▶ Quoted text
** begin **

Some embodiments may identify transactions that may be fine (e.g., related to a possible purchase) but should not (or are not expected to) be very common (e.g., a transaction related to a purchase of five toy trucks and two tomatoes). For example, if, using his credentials or authorization as described, a first merchant attempts to sell products of another, second merchant (where the products of the second merchant are not listed or sold at the website), then transactions related to such attempts may map to surprising combinations of products as in the above toy trucks and tomatoes example. Moreover, repeating attempts to sell a specific product of the second merchant may cause an embodiment to identify a sequence of purchases of the same unlikely or suspicious combination. For example, assuming that the price of an electric drill sold by the second merchant is exactly the price of five toy trucks and two tomatoes, purchases of the electric drill (when made via the website of the first merchant) will cause an embodiment to detect an unlikely combination of products (five toy trucks and two tomatoes) that is repeatedly purchased, and, accordingly, an embodiment may warn, block or flag such purchases. A sequence of transactions may become suspicious if an amount of a transaction repeated in a sequence has a high authentication score (e.g. makes sense based on historical data) but is seen to be associated with fraud. In another embodiment a merchant's transactions may become suspect, despite high authentication scores, if many “bad” transactions from this merchant is seen.


A score associated, by an embodiment, with such transactions may reflect the unlikelihood of such transactions being related to legitimate purchases, that is, purchases made at the website being protected as described. As described, upon detecting suspicious transactions, an embodiment may forward a score and the transaction to a security entity that may decide whether or not to permit the transaction to take place.

** end **

▶ Task requirements
A: Transcribe everything in the passage on suspicious transactions from "A score associated, by" down to "to take place.".
B: Answer these questions from the passage on suspicious transactions.
(i) Which product of the second merchant has a price equal to five toy trucks and two tomatoes?
(ii) To what may an embodiment forward a score and the transaction after detecting suspicious transactions?
(iii) What may make a merchant's transactions suspect despite high authentication scores?
These rows are separate material, apart from the passage on suspicious transactions.

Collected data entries
** begin **

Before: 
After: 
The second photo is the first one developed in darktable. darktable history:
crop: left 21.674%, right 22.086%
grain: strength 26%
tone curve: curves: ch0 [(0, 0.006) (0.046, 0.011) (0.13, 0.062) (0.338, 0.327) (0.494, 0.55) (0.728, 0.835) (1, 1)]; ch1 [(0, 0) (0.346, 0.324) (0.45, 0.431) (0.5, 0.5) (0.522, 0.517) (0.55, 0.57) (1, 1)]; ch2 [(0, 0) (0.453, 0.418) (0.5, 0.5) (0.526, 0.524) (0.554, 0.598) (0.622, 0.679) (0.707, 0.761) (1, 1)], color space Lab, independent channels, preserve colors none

** end **

▶ Final answers
A:
A score associated, by an embodiment, with such transactions may reflect the unlikelihood of such transactions being related to legitimate purchases, that is, purchases made at the website being protected as described. As described, upon detecting suspicious transactions, an embodiment may forward a score and the transaction to a security entity that may decide whether or not to permit the transaction to take place.

B:
(i) An electric drill.
(ii) A security entity that may decide whether or not to permit the transaction to take place.
(iii) Seeing many "bad" transactions from that merchant.